Monday, 22 September 2014

Ramadan - not has hard as it looks

Fasting during the whole Islamic month of Ramadan appeared to me, in my days before Allah mercifully guided me to Islam, such a difficult thing to do that I just had to see if I could do it….after all my husband did it every year, and anything he could do…..I might not be able to do better but at least I should be able to do as well.  It seemed, to me, to be a frightening thing to do – fast from food and water from dawn to dusk.  I felt as if it was impossible and that I would just keel over and die if I tried it.  But I started fasting with the idea of seeing how far I could go with it, and discovered, to my amazement and satisfaction that I was able to fast the whole month, and still survived to tell the tale.  Admittedly we lived in England and it was March/April time so the days weren’t too long and the weather wasn’t too hot or cold.  But I was a working mother and had to commute into London every day, 5 days a week, so I didn’t get off too easily.  I didn’t tell anyone, other than my husband and daughter that I was fasting and nobody really noticed so I was able to concentrate on dealing with the fast without having to give any explanations. 

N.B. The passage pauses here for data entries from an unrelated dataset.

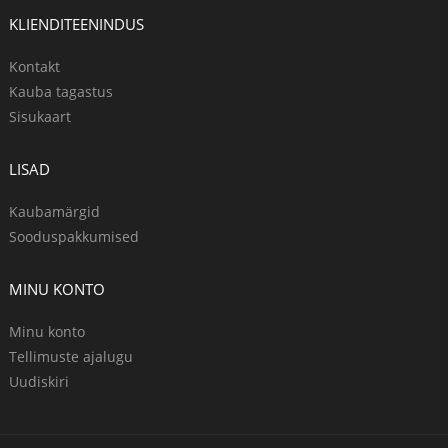
KLIENDITEENINDUS
Kontakt
Kauba tagastus
Sisukaart
LISAD
Kaubamärgid
Sooduspakkumised
MINU KONTO
Minu konto
Tellimuste ajalugu
Uudiskiri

Having been brought up with the belief that 3 main meals a day were essential to our wellbeing it came as quite a surprise to find out that I managed on less food and liquids and was still able to get on with my life.  When I had finished the month I felt as if I had achieved something, that I had somehow managed to overcome a hurdle I hadn’t even known existed.

So I tried it again, and I remember putting my coffee cup in my drawer at work knowing I wouldn’t be using it for a month.  This time one of my colleagues at work asked me, during one of the very last days, if I was on some kind of a diet as she had noticed that she hadn’t seen me eating anything for ages.  When I told her what I was doing she was quite surprised and impressed that I had managed it at all in the first place and without telling anyone.

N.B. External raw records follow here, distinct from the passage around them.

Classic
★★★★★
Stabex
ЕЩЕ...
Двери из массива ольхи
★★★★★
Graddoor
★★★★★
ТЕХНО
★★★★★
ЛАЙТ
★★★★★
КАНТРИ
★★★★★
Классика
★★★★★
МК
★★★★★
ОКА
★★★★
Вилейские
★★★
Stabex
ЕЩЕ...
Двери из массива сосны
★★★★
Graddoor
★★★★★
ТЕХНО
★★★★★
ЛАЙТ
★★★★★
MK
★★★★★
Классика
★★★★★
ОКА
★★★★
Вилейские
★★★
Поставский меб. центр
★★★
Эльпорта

Of course being a Muslim gave a lot more meaning and incentive to the fasting of the month of Ramadan, especially once I had read up on the blessings to be gained during the month itself and also the benefits to my advancement in my religion and my eagerness to grow closer to Allah.  As with all things we are required to do as Muslims, Allah needs nothing from us, but we are the ones who gain when we do things for Him, and fasting is one of those things that is purely for him.  Nobody is with you 24 hours every day for 29/30 days who can see if you are really fasting, or whether you are cheating; only you and your Creator know for sure.

Still, I don’t like the idea of fasting.  I don’t know if this is because I don’t like being told I can’t do something so basic to human nature, or if it’s about losing control over when I can eat or drink, or the fact that my routine has to change to cope with different eating times, or the emphasis put on doing things at night – breaking the fast, praying taraweeh, etc. when I’m normally a morning person. But I do know it’s a psychological dislike, because spiritually there are too many incentives not to positively look forward to this special month and physically it is not a problem for me.  And, once the month starts I’m fine, I settle into the new routine easily and quickly and I don’t suffer the headaches that others often suffer, despite the fact that I am an avid coffee drinker.  There was a time when I missed the company of a cup of coffee, that is I missed the habit of having one first thing in the morning to ease me into the work of the day, or when I sat at the laptop, or sat down after a busy morning or afternoon, but in recent years I haven’t even missed this habit, and I drink only a few cups of coffee during the whole month itself.

In fact Ramadan acts as a time of healthy eating and living for me because I eat less and drink more water.  I learnt some time ago that no matter how much I ate during the night I am still going to be hungry during the day, so now I don’t bother trying to ‘stock up’.  I am not a great water drinker and have to force myself to drink some during the winter months, although, it’s easier to drink it cold from the fridge after a busy and thirsty day during the summer.  But in Ramadan I know that, if I don’t drink enough water during the night, I am liable to suffer from headaches the next day, and I can cope easily with hunger, thirst and fatigue, as being the Mum of 5 children I have often had to ignore the rumblings of an empty stomach and sheer exhaustion,  but I cannot cope with headaches.